Het gebruikte herziene dagloon voor de bepaling van de eenmalige tegemoetkoming is bijna gelijk aan het na de wijziging van het Dagloonbesluit (Stb. 2018, 193) herziene dagloon voor de WW-uitkering, tenzij het recht op WW-uitkering reeds is geëindigd. ‘bijna’ refereert aan mogelijke indexatieverschillen; voor de eenmalige tegemoetkoming wordt gerekend met een gemiddeld gewogen indexatie en bij het Dagloonbesluit de daadwerkelijk plaatsgevonden indexaties.

Daarnaast is de einddatum van de periode waarop de eenmalige tegemoetkoming ziet afhankelijk van de situatie. Er zijn drie situaties.13 De eerste situatie speelt wanneer het recht op WW-uitkering is geëindigd voor 1 juli 2018, want dan is de einddatum van de WW-uitkering ook gelijk aan de einddatum voor de berekening van de eenmalige tegemoetkoming. De tweede situatie gaat om een WW-uitkering waarvan het recht nog niet is geëindigd op 1 juli 2018, dan is de einddatum 1 juli 2018 indien er al voor 1 juli 2018 een melding is gedaan voor een eenmalige tegemoetkoming en een dagloonherziening. De derde situatie gaat om een aanvraag die na 1 juli 2018 wordt gedaan voor een eenmalige tegemoetkoming, dan is de einddatum de eerste dag van de kalendermaand waarin de aanvraag heeft plaatsgevonden. Door de beperking van de aanvraagperiode kan de einddatum niet later zijn dan 31 december 2018. De ratio achter deze werkwijze is dat dit zorgt voor een zo’n kort mogelijk periode waarover terugwerkende kracht moet worden verleend van wijzigingen van het dagloon. Dat is uitvoeringstechnisch te prefereren, terwijl het niet, dan wel nauwelijks, van invloed is op de totale verstrekte gelden aan uitkering en eenmalige tegemoetkoming, bezien over dezelfde periode.
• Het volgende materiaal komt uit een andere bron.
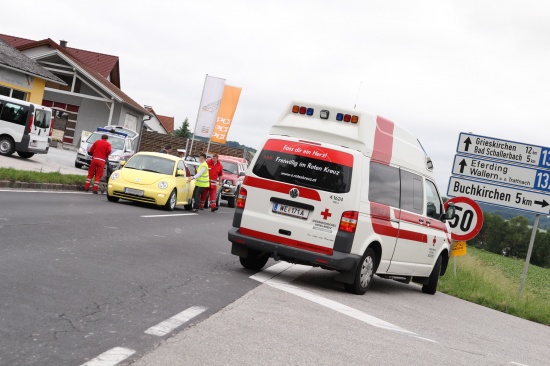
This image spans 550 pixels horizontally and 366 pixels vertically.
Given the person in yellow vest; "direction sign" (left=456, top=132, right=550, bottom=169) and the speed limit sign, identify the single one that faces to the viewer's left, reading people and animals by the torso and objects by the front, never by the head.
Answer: the person in yellow vest

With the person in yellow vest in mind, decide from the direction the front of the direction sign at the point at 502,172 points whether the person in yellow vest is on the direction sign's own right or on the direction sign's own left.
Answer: on the direction sign's own right

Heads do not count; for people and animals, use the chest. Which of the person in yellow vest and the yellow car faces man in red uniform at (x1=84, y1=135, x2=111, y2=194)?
the person in yellow vest

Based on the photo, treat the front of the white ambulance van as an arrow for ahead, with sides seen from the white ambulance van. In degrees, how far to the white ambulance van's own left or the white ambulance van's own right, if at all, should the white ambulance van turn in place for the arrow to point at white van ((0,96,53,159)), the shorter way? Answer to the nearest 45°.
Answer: approximately 90° to the white ambulance van's own left

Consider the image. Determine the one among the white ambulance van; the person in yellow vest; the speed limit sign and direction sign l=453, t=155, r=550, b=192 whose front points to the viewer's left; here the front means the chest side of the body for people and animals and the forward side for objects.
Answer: the person in yellow vest
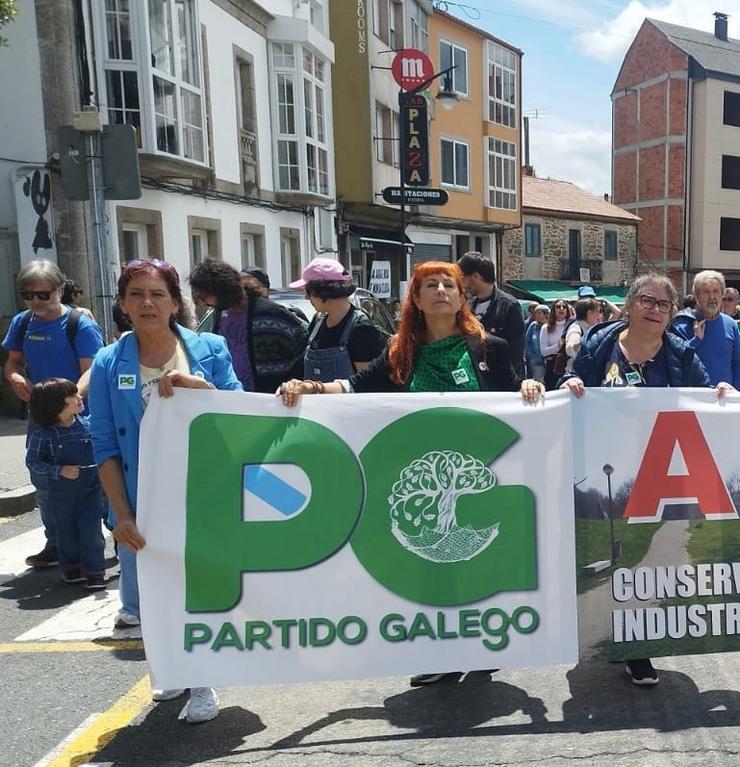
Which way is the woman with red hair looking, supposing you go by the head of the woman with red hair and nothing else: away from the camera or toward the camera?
toward the camera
4.1 Een WW-recht is ontstaan met een te laag dagloon wegens ziekte in de referteperiode

De berekening van de hoogte van de eenmalige tegemoetkoming is in deze situatie als volgt. Eerst wordt een zogenoemd herzien dagloon berekend. Hierbij zijn twee situaties (of een combinatie daarvan) denkbaar:

  • Er is ziekengeld ontvangen tegen 70%: in dat geval wordt het ziekengeld opgehoogd naar 100% door het ziekengeld te vermenigvuldigen met de factor 100/70.

  • Er is sprake van verminderde loonbetaling wegens ziekte: er wordt gezocht naar een vervangend (voorliggend) tijdvak waarin geen sprake was van verminderde loonbetaling wegens ziekte.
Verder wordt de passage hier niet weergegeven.